# Mau tempo: culpa é do anticiclone dos Açores



## rijo (28 Fev 2010 às 07:09)

---


----------



## blood4 (28 Fev 2010 às 14:11)

ás vezes o AA é problema porque origina secas
agora é problema porque deixa as tempestades entrar
nunca está bem o raio do anticiclone xDD


----------



## Agreste (28 Fev 2010 às 15:02)

O tempo das notícias não é o tempo do tempo. Se não acontece já deixa de ter interesse. Estamos a ter o melhor inverno desde os anos 60, deixem o Anticiclone do Açores sossegado lá no sudoeste do Atlântico.


----------



## HotSpot (28 Fev 2010 às 18:17)

Acho que está a ser interpretada mal a palavra "culpa". 
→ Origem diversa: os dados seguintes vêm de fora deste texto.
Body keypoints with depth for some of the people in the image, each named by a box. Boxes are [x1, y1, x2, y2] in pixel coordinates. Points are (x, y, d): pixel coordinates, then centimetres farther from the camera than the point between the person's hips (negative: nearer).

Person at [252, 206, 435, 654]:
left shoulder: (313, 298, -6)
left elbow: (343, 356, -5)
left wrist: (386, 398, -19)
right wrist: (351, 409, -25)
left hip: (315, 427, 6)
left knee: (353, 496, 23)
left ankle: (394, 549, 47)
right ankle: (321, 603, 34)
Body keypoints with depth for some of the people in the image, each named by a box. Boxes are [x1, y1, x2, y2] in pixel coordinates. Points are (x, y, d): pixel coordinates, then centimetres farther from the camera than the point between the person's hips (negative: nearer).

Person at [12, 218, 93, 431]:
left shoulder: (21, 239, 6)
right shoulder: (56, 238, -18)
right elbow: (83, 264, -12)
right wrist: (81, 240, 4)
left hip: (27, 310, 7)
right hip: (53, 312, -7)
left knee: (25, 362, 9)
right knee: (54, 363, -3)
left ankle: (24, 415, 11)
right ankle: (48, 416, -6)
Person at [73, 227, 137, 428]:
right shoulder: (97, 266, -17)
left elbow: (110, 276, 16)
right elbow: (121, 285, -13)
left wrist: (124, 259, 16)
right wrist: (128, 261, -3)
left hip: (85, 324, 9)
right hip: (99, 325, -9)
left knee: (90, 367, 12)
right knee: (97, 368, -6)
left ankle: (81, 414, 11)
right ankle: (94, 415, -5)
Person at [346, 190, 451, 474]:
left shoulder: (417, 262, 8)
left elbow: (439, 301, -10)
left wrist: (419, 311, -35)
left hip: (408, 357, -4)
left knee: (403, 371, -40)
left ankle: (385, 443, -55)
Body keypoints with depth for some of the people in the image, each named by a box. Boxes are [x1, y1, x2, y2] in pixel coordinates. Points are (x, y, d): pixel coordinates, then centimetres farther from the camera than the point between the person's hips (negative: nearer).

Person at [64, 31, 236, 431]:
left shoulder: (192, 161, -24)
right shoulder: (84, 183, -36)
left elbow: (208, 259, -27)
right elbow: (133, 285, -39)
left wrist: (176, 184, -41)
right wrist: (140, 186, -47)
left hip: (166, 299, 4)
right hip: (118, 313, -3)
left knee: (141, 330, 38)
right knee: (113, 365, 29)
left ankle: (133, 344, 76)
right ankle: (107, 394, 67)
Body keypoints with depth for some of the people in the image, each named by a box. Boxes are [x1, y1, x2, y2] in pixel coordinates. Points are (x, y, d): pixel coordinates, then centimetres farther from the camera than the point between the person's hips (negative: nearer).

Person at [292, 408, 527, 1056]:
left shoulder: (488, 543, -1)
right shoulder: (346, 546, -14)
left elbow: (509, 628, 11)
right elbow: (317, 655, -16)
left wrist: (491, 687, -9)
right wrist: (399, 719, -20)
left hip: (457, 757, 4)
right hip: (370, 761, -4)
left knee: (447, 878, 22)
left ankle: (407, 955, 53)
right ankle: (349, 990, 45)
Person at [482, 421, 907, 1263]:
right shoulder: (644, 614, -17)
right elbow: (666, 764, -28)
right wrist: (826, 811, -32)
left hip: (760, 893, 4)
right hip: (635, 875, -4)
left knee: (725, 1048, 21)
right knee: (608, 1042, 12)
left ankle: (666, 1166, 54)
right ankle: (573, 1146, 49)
E claro que é ele o "culpado" tanto por esta chuva como por situações de seca. Nunca foi novidade e daqui para o futuro vai ser igual.


----------



## Veterano (28 Fev 2010 às 19:17)

Tanto vento sul/sudoeste nesta época do ano, não é disto que me recordo na minha adolescência.

 A mudança estará a acontecer, mas talvez para um novo padrão...

 A "culpa" deixará de ser do anticiclone dos Açores?


----------